> Records excerpted from a collection:
--------------------------------

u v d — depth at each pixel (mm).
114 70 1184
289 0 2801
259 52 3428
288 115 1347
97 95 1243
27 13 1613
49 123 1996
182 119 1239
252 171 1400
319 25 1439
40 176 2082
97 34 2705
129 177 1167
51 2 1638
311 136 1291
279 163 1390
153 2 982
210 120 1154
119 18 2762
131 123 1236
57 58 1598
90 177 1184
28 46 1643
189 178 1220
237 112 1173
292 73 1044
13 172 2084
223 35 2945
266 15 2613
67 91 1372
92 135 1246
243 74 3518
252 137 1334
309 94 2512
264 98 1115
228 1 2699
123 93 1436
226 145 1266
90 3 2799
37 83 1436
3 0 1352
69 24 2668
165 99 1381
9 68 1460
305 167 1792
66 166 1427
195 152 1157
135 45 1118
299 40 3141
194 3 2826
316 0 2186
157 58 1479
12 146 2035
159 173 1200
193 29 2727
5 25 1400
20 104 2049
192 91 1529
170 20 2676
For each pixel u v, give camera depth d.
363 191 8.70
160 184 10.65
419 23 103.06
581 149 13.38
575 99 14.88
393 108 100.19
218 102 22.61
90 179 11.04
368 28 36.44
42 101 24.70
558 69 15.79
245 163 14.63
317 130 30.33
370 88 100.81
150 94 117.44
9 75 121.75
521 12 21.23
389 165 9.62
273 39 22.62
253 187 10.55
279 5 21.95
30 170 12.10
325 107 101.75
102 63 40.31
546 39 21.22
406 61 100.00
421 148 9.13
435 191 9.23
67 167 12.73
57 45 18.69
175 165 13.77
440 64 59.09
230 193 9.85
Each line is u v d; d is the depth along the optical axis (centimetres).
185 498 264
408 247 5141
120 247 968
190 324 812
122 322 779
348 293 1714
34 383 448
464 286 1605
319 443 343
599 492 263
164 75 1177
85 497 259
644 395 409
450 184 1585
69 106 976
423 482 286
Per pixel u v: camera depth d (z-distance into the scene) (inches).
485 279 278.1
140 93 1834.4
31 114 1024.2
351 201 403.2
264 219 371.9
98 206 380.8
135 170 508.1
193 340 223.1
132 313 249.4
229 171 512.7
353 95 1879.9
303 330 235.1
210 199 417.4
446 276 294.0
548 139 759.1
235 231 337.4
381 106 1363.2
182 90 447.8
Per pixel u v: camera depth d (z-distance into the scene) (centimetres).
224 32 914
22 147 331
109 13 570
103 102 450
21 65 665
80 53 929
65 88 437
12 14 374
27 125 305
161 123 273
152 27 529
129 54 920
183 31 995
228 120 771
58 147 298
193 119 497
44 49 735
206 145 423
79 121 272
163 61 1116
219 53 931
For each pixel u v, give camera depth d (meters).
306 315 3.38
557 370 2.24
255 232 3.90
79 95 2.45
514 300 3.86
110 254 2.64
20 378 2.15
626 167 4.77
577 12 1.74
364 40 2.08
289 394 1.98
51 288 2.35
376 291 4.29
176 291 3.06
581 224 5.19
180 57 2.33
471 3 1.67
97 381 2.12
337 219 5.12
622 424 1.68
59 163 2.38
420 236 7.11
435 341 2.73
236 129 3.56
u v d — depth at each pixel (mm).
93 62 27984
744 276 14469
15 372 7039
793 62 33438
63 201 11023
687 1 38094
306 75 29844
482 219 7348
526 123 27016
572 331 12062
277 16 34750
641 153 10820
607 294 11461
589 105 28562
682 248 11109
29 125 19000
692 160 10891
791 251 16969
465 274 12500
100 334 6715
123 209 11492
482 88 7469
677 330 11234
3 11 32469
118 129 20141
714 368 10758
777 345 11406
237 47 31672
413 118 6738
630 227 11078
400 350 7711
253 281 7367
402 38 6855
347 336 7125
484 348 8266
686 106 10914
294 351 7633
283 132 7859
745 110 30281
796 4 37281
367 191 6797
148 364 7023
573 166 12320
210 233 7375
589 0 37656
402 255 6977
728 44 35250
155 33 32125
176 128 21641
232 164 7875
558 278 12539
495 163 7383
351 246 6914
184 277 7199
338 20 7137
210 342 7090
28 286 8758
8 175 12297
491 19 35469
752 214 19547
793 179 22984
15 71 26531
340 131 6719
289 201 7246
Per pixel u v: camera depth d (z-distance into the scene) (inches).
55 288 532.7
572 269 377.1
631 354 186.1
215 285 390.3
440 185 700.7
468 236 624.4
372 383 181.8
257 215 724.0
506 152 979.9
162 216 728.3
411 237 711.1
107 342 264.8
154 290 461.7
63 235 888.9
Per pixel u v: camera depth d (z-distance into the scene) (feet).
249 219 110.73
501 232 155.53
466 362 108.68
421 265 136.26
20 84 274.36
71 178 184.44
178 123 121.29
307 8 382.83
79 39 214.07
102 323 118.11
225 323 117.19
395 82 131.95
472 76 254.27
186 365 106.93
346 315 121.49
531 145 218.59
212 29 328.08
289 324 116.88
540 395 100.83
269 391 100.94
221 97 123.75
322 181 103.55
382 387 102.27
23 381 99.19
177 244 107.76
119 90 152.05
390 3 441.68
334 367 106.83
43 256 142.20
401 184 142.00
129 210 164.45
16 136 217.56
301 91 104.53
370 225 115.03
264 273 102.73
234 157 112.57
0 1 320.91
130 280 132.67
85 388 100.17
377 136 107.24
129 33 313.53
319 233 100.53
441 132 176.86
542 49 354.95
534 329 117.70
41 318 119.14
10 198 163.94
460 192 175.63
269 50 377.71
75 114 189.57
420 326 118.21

--------------------------------

> WORK TO COMPLETE:
Lines from the beginning of the data above through the line containing "230 193 9.85" are to be returned exactly, and no others.

> TASK SOLUTION:
u v d — depth at each pixel (mm).
114 70 1184
289 0 2801
259 52 3428
288 115 1347
97 95 1243
27 13 1613
49 123 1996
182 119 1239
252 171 1400
319 25 1439
40 176 2082
97 34 2705
129 177 1167
51 2 1638
311 136 1291
279 163 1390
153 2 982
210 120 1154
119 18 2762
131 123 1236
57 58 1598
90 177 1184
28 46 1643
189 178 1220
237 112 1173
292 73 1044
13 172 2084
223 35 2945
266 15 2613
67 91 1372
92 135 1246
243 74 3518
252 137 1334
309 94 2512
264 98 1115
228 1 2699
123 93 1436
226 145 1266
90 3 2799
37 83 1436
3 0 1352
69 24 2668
165 99 1381
9 68 1460
305 167 1792
66 166 1427
195 152 1157
135 45 1118
299 40 3141
194 3 2826
316 0 2186
157 58 1479
12 146 2035
159 173 1200
193 29 2727
5 25 1400
20 104 2049
192 91 1529
170 20 2676
For each pixel u v, give camera depth d.
363 191 8.70
160 184 10.65
419 23 103.06
581 149 13.38
575 99 14.88
393 108 100.19
218 102 22.61
90 179 11.04
368 28 36.44
42 101 24.70
558 69 15.79
245 163 14.63
317 130 30.33
370 88 100.81
150 94 117.44
9 75 121.75
521 12 21.23
389 165 9.62
273 39 22.62
253 187 10.55
279 5 21.95
30 170 12.10
325 107 101.75
102 63 40.31
546 39 21.22
406 61 100.00
421 148 9.13
435 191 9.23
67 167 12.73
57 45 18.69
175 165 13.77
440 64 59.09
230 193 9.85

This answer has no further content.